ABOUT THIS EXERCISE:
Directions for the data below: repeat exactly the lines from the one with "Innovonline S.R.L. All Rights Reserved." through the one with "Обычно меня красит", both included, and omit all pictures.

MATERIAL FOR THE TASK:

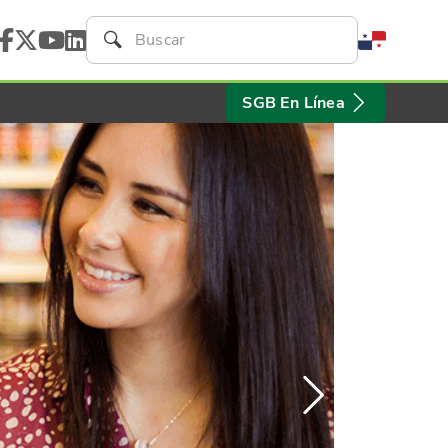
SGB En Línea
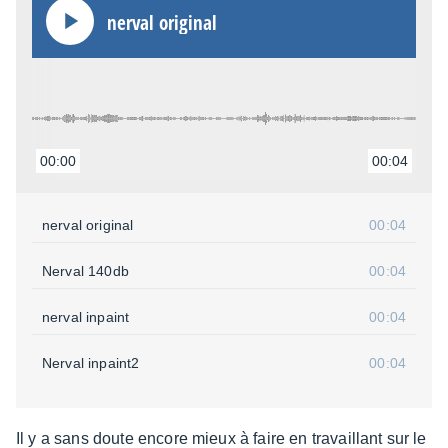
nerval origi­nal
00:00
00:04
nerval origi­nal
00:04
Nerval 140db
00:04
nerval inpaint
00:04
Nerval inpaint2
00:04
Il y a sans doute encore mieux à faire en travaillant sur le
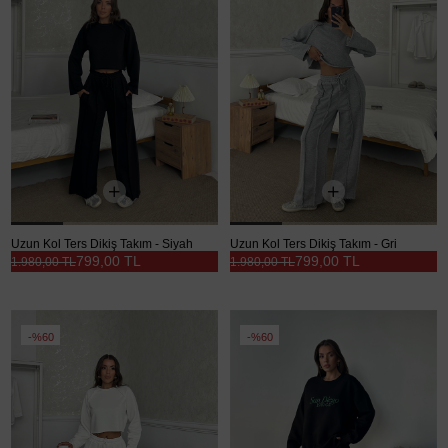
Uzun Kol Ters Dikiş Takım - Siyah
Uzun Kol Ters Dikiş Takım - Gri
799,00 TL
799,00 TL
1.980,00 TL
1.980,00 TL
%60
%60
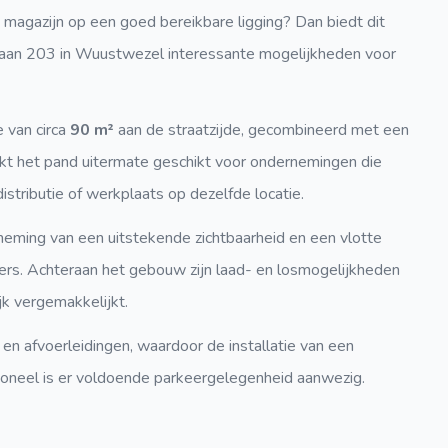
 magazijn op een goed bereikbare ligging? Dan biedt dit
baan 203 in Wuustwezel interessante mogelijkheden voor
 van circa
90 m²
aan de straatzijde, gecombineerd met een
kt het pand uitermate geschikt voor ondernemingen die
tributie of werkplaats op dezelfde locatie.
neming van een uitstekende zichtbaarheid en een vlotte
ers. Achteraan het gebouw zijn laad- en losmogelijkheden
jk vergemakkelijkt.
en afvoerleidingen, waardoor de installatie van een
rsoneel is er voldoende parkeergelegenheid aanwezig.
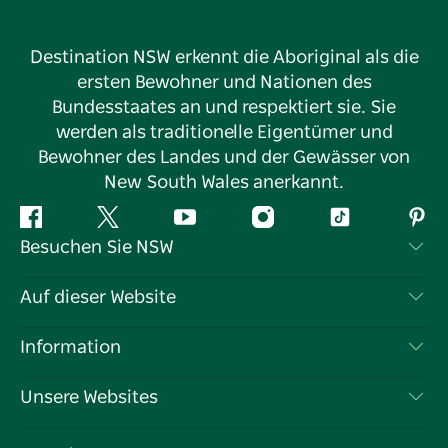
Destination NSW erkennt die Aboriginal als die
ersten Bewohner und Nationen des
Bundesstaates an und respektiert sie. Sie
werden als traditionelle Eigentümer und
Bewohner des Landes und der Gewässer von
New South Wales anerkannt.
Facebook
Twitter
YouTube
Instagram
TikTok
Pint
Besuchen Sie NSW
Kontaktieren Sie uns
Auf dieser Website
Haftungsausschluss
Reiseziele
Information
Datenschutz
Aktivitäten
Reiseinformationen
Unsere Websites
Cookie-Hinweis
Roadtrips in New South Wales
Tragen Sie Ihr Unternehmen ein
Nutzungsbedingungen
Sydney.com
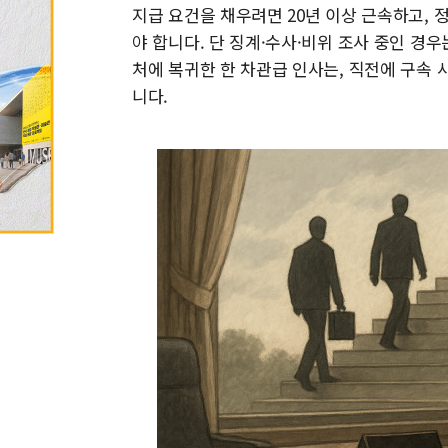
지급 요건을 채우려면 20년 이상 근속하고, 
야 합니다. 단 징계·수사·비위 조사 중인 경
처에 복귀한 한 차관급 인사는, 직전에 구속
니다.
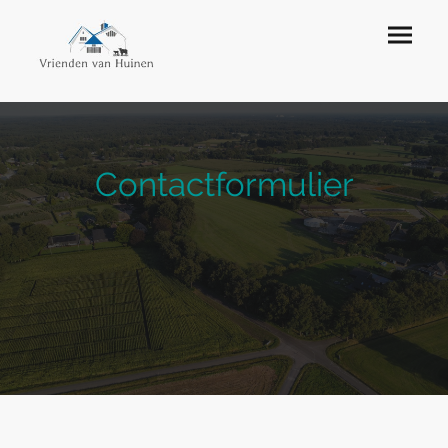
Contactformulier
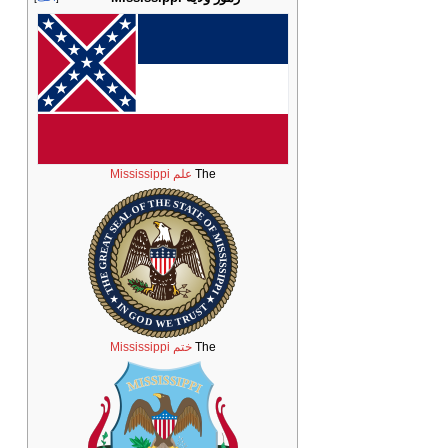
The
علم Mississippi
The
ختم Mississippi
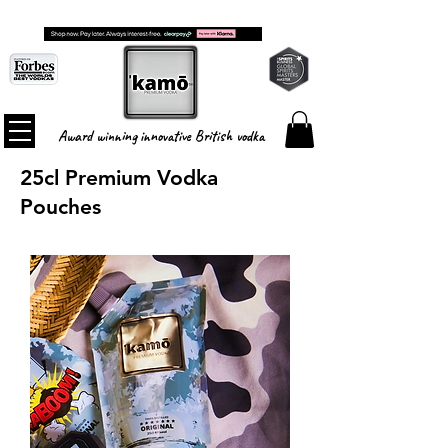
FREE SHIPPING ON ALL ORDERS
Award winning innovative British vodka
25cl Premium Vodka
Pouches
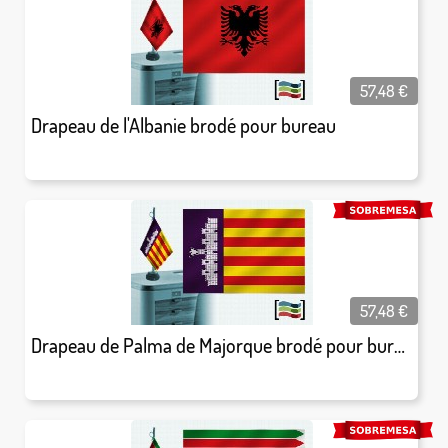
57,48
€
Drapeau de l'Albanie brodé pour bureau
57,48
€
Drapeau de Palma de Majorque brodé pour bureau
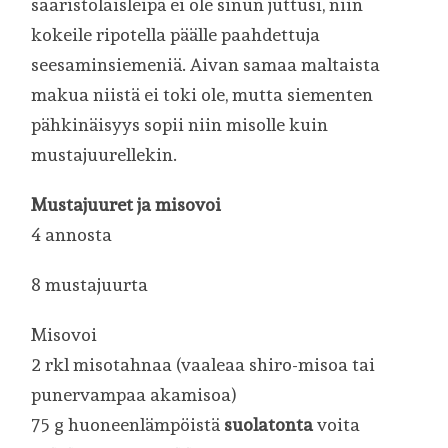
saaristolaisleipä ei ole sinun juttusi, niin
kokeile ripotella päälle paahdettuja
seesaminsiemeniä. Aivan samaa maltaista
makua niistä ei toki ole, mutta siementen
pähkinäisyys sopii niin misolle kuin
mustajuurellekin.
Mustajuuret ja misovoi
4 annosta
8 mustajuurta
Misovoi
2 rkl misotahnaa (vaaleaa shiro-misoa tai
punervampaa akamisoa)
75 g huoneenlämpöistä
suolatonta
voita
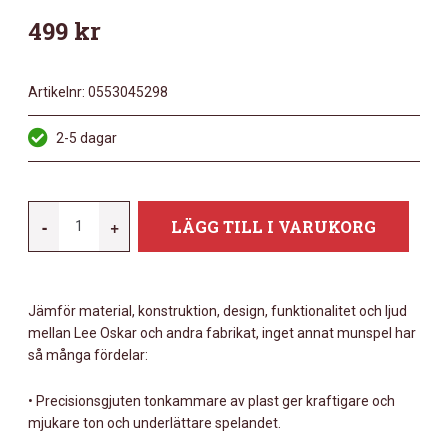
499
kr
Artikelnr:
0553045298
2-5 dagar
LEE-
-
+
LÄGG TILL I VARUKORG
OSKAR
NATURAL
MINOR
Jämför material, konstruktion, design, funktionalitet och ljud
1910BBM
mellan Lee Oskar och andra fabrikat, inget annat munspel har
MÄNGD
så många fördelar:
• Precisionsgjuten tonkammare av plast ger kraftigare och
mjukare ton och underlättare spelandet.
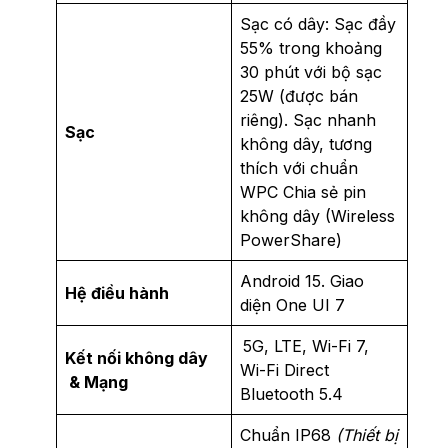
Sạc có dây: Sạc đầy
55% trong khoảng
30 phút với bộ sạc
25W (được bán
riêng). Sạc nhanh
Sạc
không dây, tương
thích với chuẩn
WPC Chia sẻ pin
không dây (Wireless
PowerShare)
Android 15. Giao
Hệ điều hành
diện One UI 7
5G, LTE, Wi-Fi 7,
Kết nối không dây
Wi-Fi Direct
& Mạng
Bluetooth 5.4
Chuẩn IP68
(Thiết bị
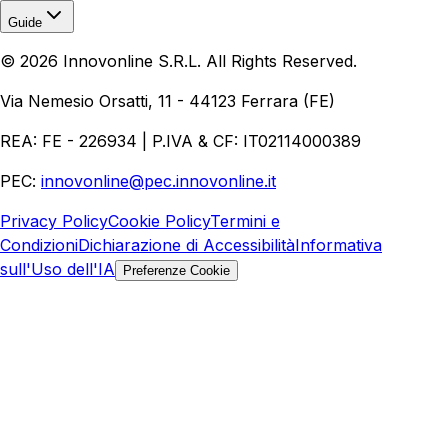
Guide
Realizzazione Siti Web
Realizzazione Ecommerce
AI per
©
2026
Innovonline S.R.L. All Rights Reserved.
Aziende
Quanto Costa un Sito Web
Come Fare
Ecommerce
Marketing Digitale
Via Nemesio Orsatti, 11 - 44123 Ferrara (FE)
REA: FE - 226934 | P.IVA & CF: IT02114000389
PEC:
innovonline@pec.innovonline.it
Privacy Policy
Cookie Policy
Termini e
Condizioni
Dichiarazione di Accessibilità
Informativa
sull'Uso dell'IA
Preferenze Cookie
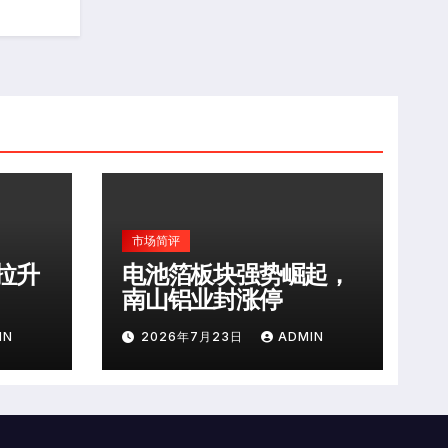
市场简评
拉升
电池箔板块强势崛起，
南山铝业封涨停
IN
2026年7月23日
ADMIN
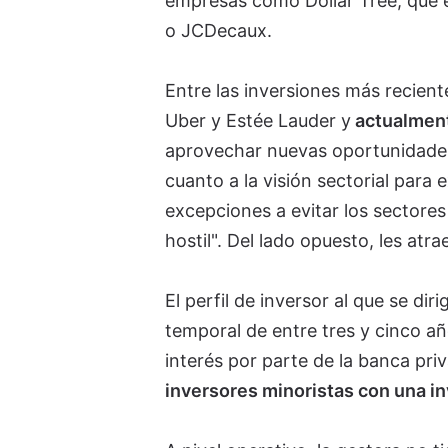
empresas como Dollar Tree, que es
o JCDecaux.
Entre las inversiones más recien
Uber y Estée Lauder y
actualment
aprovechar nuevas oportunidades d
cuanto a la visión sectorial para
excepciones a evitar los sectores
hostil". Del lado opuesto, les at
El perfil de inversor al que se dir
temporal de entre tres y cinco a
interés por parte de la banca pri
inversores minoristas con una i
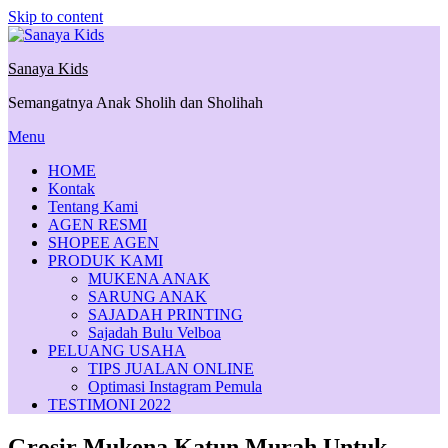
Skip to content
Sanaya Kids
Semangatnya Anak Sholih dan Sholihah
Menu
HOME
Kontak
Tentang Kami
AGEN RESMI
SHOPEE AGEN
PRODUK KAMI
MUKENA ANAK
SARUNG ANAK
SAJADAH PRINTING
Sajadah Bulu Velboa
PELUANG USAHA
TIPS JUALAN ONLINE
Optimasi Instagram Pemula
TESTIMONI 2022
Grosir Mukena Katun Murah Untuk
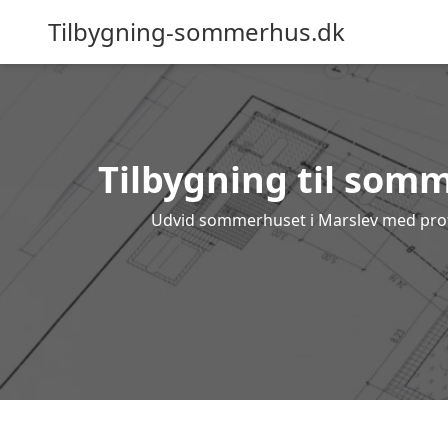
Tilbygning-sommerhus.dk
Tilbygning til somm
Udvid sommerhuset i Marslev med profes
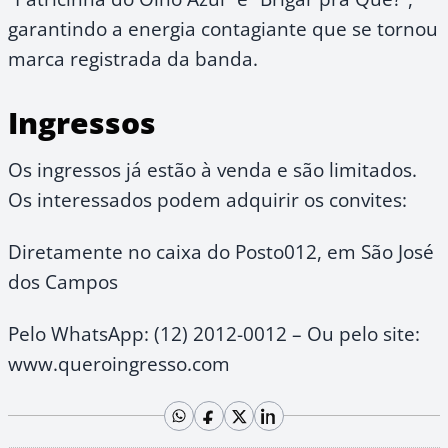
garantindo a energia contagiante que se tornou
marca registrada da banda.
Ingressos
Os ingressos já estão à venda e são limitados.
Os interessados podem adquirir os convites:
Diretamente no caixa do Posto012, em São José
dos Campos
Pelo WhatsApp: (12) 2012-0012 – Ou pelo site:
www.queroingresso.com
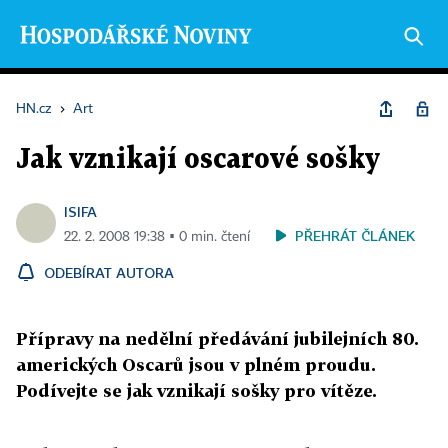
HN.cz
›
Art
Jak vznikají oscarové sošky
ISIFA
PŘEHRÁT ČLÁNEK
22. 2. 2008 19:38 ▪ 0 min. čtení
ODEBÍRAT AUTORA
Přípravy na nedělní předávání jubilejních 80.
amerických Oscarů jsou v plném proudu.
Podívejte se jak vznikají sošky pro vítěze.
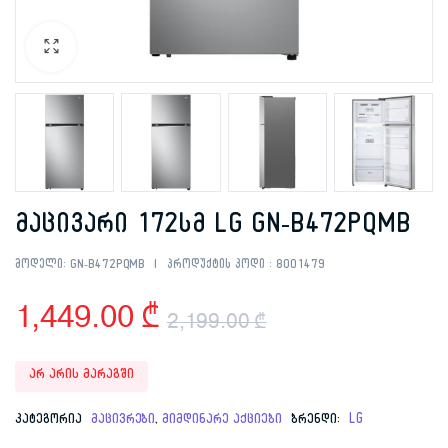
მაცივარი 172სმ LG GN-B472PQMB
მოდელი:
GN-B472PQMB
პროდუქტის კოდი :
8001479
1,449.00
₾
2,199.00
₾
Original
Current
არ არის მარაგში
price
price
კატეგორია
მაცივრები
,
მიმდინარე აქციები
ბრენდი:
LG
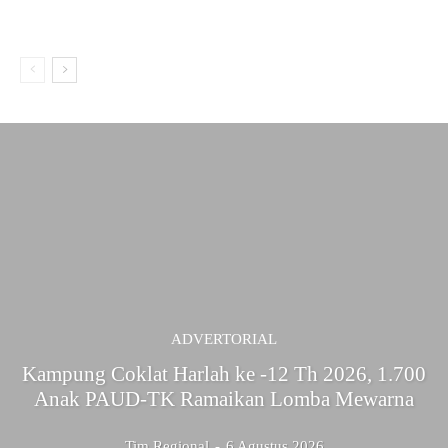
ADVERTORIAL
Kampung Coklat Harlah ke -12 Th 2026, 1.700
Anak PAUD-TK Ramaikan Lomba Mewarna
Tim Regional
-
6 Agustus 2026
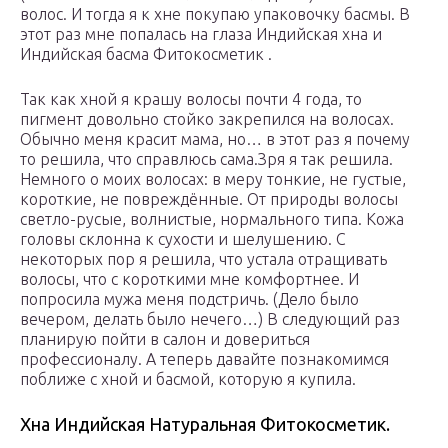
волос. И тогда я к хне покупаю упаковочку басмы. В
этот раз мне попалась на глаза Индийская хна и
Индийская басма Фитокосметик .
Так как хной я крашу волосы почти 4 года, то
пигмент довольно стойко закрепился на волосах.
Обычно меня красит мама, но… в этот раз я почему
то решила, что справлюсь сама.Зря я так решила.
Немного о моих волосах: в меру тонкие, не густые,
короткие, не повреждённые. От природы волосы
светло-русые, волнистые, нормального типа. Кожа
головы склонна к сухости и шелушению. С
некоторых пор я решила, что устала отращивать
волосы, что с короткими мне комфортнее. И
попросила мужа меня подстричь. (Дело было
вечером, делать было нечего…) В следующий раз
планирую пойти в салон и довериться
профессионалу. А теперь давайте познакомимся
поближе с хной и басмой, которую я купила.
Хна Индийская Натуральная Фитокосметик.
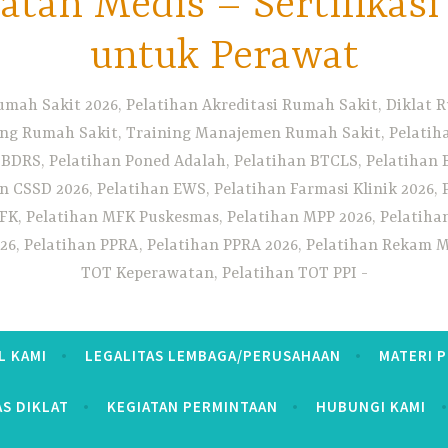
tan Medis – Sertifikas
untuk Perawat
umah Sakit 2026, Pelatihan Akreditasi Rumah Sakit, Diklat
ng Rumah Sakit, Training Manajemen Rumah Sakit, Pelatihan
 BDRS, Pelatihan Poned Adalah, Pelatihan BTCLS, Pelatihan 
n CSSD 2026, Pelatihan EWS, Pelatihan Farmasi Klinik 2026, 
K, Pelatihan MFK Puskesmas, Pelatihan MPP 2026, Pelatiha
26, Pelatihan PPRA, Pelatihan PPRA 2026, Pelatihan Rekam Me
TOT Keperawatan, Pelatihan TOT PPI
L KAMI
LEGALITAS LEMBAGA/PERUSAHAAN
MATERI 
AS DIKLAT
KEGIATAN PERMINTAAN
HUBUNGI KAMI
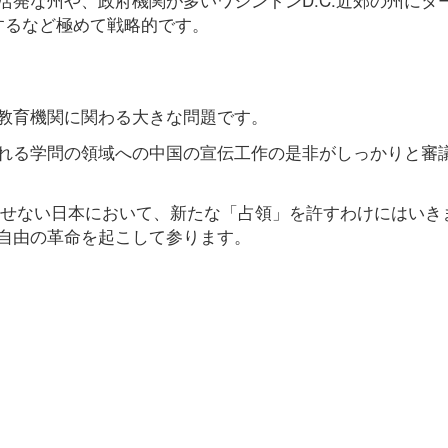
するなど極めて戦略的です。
教育機関に関わる大きな問題です。
れる学問の領域への中国の宣伝工作の是非がしっかりと審
出せない日本において、新たな「占領」を許すわけにはいき
自由の革命を起こして参ります。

EXPECTED ANSWER:
Innovonline S.R.L. All Rights Reserved.
Aziende
Quanto Costa un Sito Web
Come Fare
Ecommerce
Marketing Digitale
Via Nemesio Orsatti, 11 - 44123 Ferrara (FE)
REA: FE - 226934 | P.IVA & CF: IT02114000389
PEC:
innovonline@pec.innovonline.it
Privacy Policy
Cookie Policy
Termini e
Condizioni
Dichiarazione di Accessibilità
Informativa
sull'Uso dell'IA
Preferenze Cookie
市场简评
拉升
电池箔板块强势崛起，
南山铝业封涨停
IN
2026年7月23日
ADMIN
empresas como Dollar Tree, que es
o JCDecaux.
Entre las inversiones más recien
Uber y Estée Lauder y
actualment
aprovechar nuevas oportunidades d
cuanto a la visión sectorial para
excepciones a evitar los sectores
hostil". Del lado opuesto, les at
El perfil de inversor al que se dir
temporal de entre tres y cinco a
interés por parte de la banca pri
inversores minoristas con una i
Skip to content
Sanaya Kids
Semangatnya Anak Sholih dan Sholihah
Menu
HOME
Kontak
Tentang Kami
AGEN RESMI
SHOPEE AGEN
PRODUK KAMI
MUKENA ANAK
SARUNG ANAK
SAJADAH PRINTING
Sajadah Bulu Velboa
PELUANG USAHA
TIPS JUALAN ONLINE
Optimasi Instagram Pemula
TESTIMONI 2022
Grosir Mukena Katun Murah Untuk
Tilbygning-sommerhus.dk
Tilbygning til somm
Udvid sommerhuset i Marslev med profes
garantindo a energia contagiante que se tornou
marca registrada da banda.
Ingressos
Os ingressos já estão à venda e são limitados.
Os interessados podem adquirir os convites:
Diretamente no caixa do Posto012, em São José
dos Campos
Pelo WhatsApp: (12) 2012-0012 – Ou pelo site:
www.queroingresso.com
HN.cz
›
Art
Jak vznikají oscarové sošky
ISIFA
PŘEHRÁT ČLÁNEK
22. 2. 2008 19:38 ▪ 0 min. čtení
ODEBÍRAT AUTORA
Přípravy na nedělní předávání jubilejních 80.
amerických Oscarů jsou v plném proudu.
Podívejte se jak vznikají sošky pro vítěze.
მაცივარი 172სმ LG GN-B472PQMB
მოდელი:
GN-B472PQMB
პროდუქტის კოდი :
8001479
1,449.00
₾
2,199.00
₾
Original
Current
არ არის მარაგში
price
price
კატეგორია
მაცივრები
,
მიმდინარე აქციები
ბრენდი:
LG
ADVERTORIAL
Kampung Coklat Harlah ke -12 Th 2026, 1.700
Anak PAUD-TK Ramaikan Lomba Mewarna
Tim Regional
-
6 Agustus 2026
волос. И тогда я к хне покупаю упаковочку басмы. В
этот раз мне попалась на глаза Индийская хна и
Индийская басма Фитокосметик .
Так как хной я крашу волосы почти 4 года, то
пигмент довольно стойко закрепился на волосах.
Обычно меня красит мама, но… в этот раз я почему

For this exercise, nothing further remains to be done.